This study addresses the challenge of performance portability in computational fluid dynamics (CFD) on heterogeneous supercomputing architectures. Focusing on the SOD2D spectral element CFD framework from the REFMAP project, it presents the first systematic evaluation of cross-vendor performance portability between AMD and NVIDIA multi-GPU platforms in the context of urban wind flow prediction. A full-stack analysis spanning application, software, and hardware layers is conducted, leveraging vendor-specific compiler stacks and the LUMI multi-GPU cluster for optimization and scalability experiments. Results reveal significant performance disparities—single-GPU optimizations yield speedups ranging from 0.69× to 3.91×, while multi-GPU throughput exhibits substantial variability—highlighting the limitations of current performance prediction models and underscoring the necessity of holistic, multi-level co-optimization.

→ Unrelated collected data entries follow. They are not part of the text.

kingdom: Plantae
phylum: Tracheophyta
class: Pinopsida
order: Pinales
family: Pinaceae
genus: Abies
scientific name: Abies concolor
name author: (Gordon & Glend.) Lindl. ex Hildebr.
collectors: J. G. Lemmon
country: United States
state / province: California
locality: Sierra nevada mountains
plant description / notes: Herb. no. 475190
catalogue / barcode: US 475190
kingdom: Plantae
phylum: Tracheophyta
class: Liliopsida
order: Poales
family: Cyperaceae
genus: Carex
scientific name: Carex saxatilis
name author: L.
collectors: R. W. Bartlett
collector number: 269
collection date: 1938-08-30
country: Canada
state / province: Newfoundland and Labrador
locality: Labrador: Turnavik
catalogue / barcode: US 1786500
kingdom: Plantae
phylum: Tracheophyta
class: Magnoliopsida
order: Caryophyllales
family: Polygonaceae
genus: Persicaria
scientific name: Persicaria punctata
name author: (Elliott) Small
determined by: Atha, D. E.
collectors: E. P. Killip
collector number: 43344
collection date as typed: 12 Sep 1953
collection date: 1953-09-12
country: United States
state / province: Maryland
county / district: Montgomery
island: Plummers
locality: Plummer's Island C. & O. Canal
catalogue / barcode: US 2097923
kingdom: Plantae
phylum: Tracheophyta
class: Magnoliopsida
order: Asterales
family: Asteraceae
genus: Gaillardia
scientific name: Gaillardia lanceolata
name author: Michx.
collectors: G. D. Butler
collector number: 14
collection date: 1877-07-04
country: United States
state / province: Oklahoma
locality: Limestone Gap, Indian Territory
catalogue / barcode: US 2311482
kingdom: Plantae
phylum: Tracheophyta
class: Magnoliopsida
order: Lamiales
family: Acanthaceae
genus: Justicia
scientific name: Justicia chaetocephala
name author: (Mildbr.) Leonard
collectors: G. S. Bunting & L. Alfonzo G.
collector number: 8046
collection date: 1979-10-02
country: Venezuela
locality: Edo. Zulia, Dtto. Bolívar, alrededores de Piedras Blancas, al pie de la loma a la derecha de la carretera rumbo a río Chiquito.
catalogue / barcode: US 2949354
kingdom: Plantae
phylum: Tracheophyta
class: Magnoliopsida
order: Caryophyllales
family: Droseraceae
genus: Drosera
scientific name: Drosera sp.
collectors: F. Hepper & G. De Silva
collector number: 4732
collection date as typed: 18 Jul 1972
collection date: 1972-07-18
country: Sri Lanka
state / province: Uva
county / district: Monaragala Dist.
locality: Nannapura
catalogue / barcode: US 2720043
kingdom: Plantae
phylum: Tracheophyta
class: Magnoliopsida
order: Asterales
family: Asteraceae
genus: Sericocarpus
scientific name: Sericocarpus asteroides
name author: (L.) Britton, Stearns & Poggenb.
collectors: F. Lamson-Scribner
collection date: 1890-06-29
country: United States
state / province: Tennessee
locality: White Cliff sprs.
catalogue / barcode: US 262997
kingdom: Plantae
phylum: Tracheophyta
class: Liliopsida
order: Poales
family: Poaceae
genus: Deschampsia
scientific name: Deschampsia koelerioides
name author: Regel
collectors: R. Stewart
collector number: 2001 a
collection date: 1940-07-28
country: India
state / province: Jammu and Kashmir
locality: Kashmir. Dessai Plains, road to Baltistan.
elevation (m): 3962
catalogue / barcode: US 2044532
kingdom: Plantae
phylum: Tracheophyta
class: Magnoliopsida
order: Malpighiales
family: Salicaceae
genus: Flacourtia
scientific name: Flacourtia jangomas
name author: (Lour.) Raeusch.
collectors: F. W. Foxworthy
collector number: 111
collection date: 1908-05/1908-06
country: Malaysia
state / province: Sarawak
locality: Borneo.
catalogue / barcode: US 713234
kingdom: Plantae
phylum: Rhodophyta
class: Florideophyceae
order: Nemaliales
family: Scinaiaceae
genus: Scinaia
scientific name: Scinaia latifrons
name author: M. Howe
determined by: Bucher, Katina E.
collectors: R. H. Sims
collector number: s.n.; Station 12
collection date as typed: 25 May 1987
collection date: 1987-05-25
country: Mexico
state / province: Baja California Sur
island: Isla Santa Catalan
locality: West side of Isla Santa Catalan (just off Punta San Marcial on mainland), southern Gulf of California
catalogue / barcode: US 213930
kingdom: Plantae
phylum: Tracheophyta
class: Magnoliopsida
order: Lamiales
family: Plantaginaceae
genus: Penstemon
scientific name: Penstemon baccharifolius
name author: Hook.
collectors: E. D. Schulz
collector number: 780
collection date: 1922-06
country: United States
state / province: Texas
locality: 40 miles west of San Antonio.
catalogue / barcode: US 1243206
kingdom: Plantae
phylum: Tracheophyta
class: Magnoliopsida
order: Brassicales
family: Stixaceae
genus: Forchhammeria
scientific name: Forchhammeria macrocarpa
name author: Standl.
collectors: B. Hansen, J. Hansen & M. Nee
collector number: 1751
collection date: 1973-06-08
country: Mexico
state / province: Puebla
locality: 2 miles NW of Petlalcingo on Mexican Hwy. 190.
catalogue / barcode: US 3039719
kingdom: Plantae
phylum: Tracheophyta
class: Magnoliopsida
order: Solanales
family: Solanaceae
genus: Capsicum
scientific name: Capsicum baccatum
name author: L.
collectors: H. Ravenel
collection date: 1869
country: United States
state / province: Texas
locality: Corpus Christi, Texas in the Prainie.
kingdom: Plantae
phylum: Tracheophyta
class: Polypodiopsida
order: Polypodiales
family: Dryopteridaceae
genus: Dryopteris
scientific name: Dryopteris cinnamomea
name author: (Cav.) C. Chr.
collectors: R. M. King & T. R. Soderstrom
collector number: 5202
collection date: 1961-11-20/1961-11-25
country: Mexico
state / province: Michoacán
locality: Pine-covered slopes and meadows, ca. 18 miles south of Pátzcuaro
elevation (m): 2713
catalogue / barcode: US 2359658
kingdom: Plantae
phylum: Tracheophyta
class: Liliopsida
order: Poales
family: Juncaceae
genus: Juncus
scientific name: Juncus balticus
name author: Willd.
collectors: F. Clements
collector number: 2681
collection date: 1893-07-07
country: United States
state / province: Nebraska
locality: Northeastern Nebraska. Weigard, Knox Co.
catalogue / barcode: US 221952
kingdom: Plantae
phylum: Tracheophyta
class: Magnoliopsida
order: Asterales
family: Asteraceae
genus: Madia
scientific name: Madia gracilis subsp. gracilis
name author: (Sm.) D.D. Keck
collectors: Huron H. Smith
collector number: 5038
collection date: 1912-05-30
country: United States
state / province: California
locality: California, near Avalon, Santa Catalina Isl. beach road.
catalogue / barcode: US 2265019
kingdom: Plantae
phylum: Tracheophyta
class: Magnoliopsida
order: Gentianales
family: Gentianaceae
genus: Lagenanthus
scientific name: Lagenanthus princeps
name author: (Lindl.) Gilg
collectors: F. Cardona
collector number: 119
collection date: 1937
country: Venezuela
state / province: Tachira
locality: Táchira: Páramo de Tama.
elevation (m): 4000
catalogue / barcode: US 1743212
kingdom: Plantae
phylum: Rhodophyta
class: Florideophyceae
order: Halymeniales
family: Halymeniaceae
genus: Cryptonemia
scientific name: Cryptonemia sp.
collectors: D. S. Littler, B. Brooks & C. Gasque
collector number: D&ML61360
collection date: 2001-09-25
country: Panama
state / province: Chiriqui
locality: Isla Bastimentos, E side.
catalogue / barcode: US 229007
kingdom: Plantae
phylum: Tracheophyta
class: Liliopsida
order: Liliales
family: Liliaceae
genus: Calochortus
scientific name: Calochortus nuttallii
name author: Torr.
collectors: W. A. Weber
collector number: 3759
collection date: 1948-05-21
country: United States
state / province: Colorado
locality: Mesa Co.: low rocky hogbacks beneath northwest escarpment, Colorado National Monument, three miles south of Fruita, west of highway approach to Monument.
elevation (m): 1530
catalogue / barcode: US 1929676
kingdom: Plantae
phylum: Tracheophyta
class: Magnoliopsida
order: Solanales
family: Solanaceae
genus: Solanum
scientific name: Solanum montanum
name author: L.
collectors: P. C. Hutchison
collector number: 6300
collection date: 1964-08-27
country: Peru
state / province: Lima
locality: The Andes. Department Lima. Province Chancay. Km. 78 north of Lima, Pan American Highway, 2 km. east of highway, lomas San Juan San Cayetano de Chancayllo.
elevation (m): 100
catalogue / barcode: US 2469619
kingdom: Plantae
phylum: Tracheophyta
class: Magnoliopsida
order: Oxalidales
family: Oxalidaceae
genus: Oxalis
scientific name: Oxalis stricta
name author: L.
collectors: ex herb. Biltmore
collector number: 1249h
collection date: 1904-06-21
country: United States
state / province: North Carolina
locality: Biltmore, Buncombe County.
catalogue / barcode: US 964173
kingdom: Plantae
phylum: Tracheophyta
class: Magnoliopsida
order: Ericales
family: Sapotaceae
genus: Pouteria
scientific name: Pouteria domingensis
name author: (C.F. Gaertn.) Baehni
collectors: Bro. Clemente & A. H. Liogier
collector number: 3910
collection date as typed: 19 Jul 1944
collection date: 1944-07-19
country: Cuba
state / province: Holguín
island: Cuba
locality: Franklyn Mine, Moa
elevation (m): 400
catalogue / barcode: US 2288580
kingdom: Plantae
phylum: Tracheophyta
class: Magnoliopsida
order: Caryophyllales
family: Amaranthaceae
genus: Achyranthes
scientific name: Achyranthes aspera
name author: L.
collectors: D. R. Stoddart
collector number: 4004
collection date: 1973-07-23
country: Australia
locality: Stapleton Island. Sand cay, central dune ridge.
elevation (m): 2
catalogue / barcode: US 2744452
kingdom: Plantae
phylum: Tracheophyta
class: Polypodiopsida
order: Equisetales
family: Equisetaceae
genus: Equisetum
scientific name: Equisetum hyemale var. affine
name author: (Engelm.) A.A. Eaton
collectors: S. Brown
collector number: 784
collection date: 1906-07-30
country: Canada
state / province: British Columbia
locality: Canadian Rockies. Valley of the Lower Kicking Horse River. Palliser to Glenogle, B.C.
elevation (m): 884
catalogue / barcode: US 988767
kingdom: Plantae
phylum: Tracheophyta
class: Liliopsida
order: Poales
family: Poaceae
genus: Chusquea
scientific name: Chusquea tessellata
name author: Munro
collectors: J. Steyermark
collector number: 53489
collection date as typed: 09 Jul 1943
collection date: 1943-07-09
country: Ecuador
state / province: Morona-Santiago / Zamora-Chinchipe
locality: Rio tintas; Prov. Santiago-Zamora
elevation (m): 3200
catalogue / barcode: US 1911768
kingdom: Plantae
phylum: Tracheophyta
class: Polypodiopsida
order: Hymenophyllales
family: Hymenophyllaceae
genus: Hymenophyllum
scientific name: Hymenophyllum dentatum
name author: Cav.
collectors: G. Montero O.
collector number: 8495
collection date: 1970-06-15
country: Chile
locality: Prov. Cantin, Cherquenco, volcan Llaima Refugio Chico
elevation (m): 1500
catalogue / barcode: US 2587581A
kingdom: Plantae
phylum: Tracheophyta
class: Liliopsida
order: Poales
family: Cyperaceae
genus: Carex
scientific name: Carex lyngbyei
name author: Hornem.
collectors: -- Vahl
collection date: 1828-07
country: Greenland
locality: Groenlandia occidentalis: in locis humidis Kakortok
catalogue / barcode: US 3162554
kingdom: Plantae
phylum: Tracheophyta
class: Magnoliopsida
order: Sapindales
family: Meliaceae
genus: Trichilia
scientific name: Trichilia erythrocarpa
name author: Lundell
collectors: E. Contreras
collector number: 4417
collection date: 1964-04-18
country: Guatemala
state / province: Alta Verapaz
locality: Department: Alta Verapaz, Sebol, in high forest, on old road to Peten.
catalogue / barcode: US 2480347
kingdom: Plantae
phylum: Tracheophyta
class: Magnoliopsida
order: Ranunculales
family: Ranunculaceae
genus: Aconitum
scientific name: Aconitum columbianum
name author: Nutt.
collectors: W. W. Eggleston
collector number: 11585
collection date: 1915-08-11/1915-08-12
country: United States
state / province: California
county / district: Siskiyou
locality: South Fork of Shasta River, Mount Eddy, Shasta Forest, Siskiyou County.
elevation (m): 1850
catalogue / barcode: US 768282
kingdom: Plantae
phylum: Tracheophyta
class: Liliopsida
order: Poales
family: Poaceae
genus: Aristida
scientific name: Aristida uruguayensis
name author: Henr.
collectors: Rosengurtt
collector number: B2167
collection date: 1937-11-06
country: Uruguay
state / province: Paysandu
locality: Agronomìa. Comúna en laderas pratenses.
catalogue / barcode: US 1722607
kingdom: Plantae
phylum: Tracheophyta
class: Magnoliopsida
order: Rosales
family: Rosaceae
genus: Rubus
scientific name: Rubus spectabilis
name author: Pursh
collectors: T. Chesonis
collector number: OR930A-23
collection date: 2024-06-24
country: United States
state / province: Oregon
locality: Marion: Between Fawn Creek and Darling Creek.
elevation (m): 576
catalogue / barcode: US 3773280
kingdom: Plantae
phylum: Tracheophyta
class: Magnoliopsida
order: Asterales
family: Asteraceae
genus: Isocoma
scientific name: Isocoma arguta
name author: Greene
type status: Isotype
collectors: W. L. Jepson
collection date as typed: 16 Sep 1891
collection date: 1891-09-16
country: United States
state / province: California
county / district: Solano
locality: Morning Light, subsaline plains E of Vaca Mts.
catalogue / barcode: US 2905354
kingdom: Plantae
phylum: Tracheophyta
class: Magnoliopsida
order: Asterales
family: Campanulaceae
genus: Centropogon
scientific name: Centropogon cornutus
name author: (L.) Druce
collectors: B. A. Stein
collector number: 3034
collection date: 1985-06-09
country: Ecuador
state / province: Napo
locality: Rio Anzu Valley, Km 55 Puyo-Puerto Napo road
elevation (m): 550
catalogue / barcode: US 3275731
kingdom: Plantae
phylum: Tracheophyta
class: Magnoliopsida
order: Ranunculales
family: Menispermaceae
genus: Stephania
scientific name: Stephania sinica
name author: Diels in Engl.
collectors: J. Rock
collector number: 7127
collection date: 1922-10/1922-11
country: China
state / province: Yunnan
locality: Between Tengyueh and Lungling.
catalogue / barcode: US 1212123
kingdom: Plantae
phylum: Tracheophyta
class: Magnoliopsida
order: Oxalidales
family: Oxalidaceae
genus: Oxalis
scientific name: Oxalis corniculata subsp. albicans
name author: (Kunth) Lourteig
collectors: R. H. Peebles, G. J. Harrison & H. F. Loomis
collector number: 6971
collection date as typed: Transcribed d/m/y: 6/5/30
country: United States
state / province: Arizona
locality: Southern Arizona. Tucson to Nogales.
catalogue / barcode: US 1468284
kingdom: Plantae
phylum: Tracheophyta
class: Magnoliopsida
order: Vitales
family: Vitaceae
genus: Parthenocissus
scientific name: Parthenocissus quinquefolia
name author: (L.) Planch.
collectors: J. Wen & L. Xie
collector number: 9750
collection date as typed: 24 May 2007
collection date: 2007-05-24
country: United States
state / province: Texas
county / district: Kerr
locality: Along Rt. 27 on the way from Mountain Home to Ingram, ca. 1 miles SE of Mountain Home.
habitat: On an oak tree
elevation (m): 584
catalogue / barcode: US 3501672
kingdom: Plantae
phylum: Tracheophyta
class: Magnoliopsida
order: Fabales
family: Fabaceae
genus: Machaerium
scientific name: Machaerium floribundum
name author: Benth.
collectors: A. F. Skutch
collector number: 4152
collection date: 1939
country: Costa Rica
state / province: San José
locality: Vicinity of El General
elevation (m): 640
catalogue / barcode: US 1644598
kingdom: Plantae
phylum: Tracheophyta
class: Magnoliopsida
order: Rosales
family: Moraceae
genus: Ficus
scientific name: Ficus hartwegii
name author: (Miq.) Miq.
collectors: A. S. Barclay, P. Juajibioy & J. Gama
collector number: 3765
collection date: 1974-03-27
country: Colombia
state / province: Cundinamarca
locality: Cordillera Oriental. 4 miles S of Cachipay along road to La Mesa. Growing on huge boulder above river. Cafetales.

As heterogeneous supercomputing architectures leveraging GPUs become increasingly central to high-performance computing (HPC), it is crucial for computational fluid dynamics (CFD) simulations, a de-facto HPC workload, to efficiently utilize such hardware. One of the key challenges of HPC codes is performance portability, i.e. the ability to maintain near-optimal performance across different accelerators. In the context of the \textbf{REFMAP} project, which targets scalable, GPU-enabled multi-fidelity CFD for urban airflow prediction, this paper analyzes the performance portability of SOD2D, a state-of-the-art Spectral Elements simulation framework across AMD and NVIDIA GPU architectures. We first discuss the physical and numerical models underlying SOD2D, highlighting its computational hotspots. Then, we examine its performance and scalability in a multi-level manner, i.e. defining and characterizing an extensive full-stack design space spanning across application, software and hardware infrastructure related parameters. Single-GPU performance characterization across server-grade NVIDIA and AMD GPU architectures and vendor-specific compiler stacks, show the potential as well as the diverse effect of memory access optimizations, i.e. 0.69$\times$ - 3.91$\times$ deviations in acceleration speedup. Performance variability of SOD2D at scale is further examined on the LUMI multi-GPU cluster, where profiling reveals similar throughput variations, highlighting the limits of performance projections and the need for multi-level, informed tuning.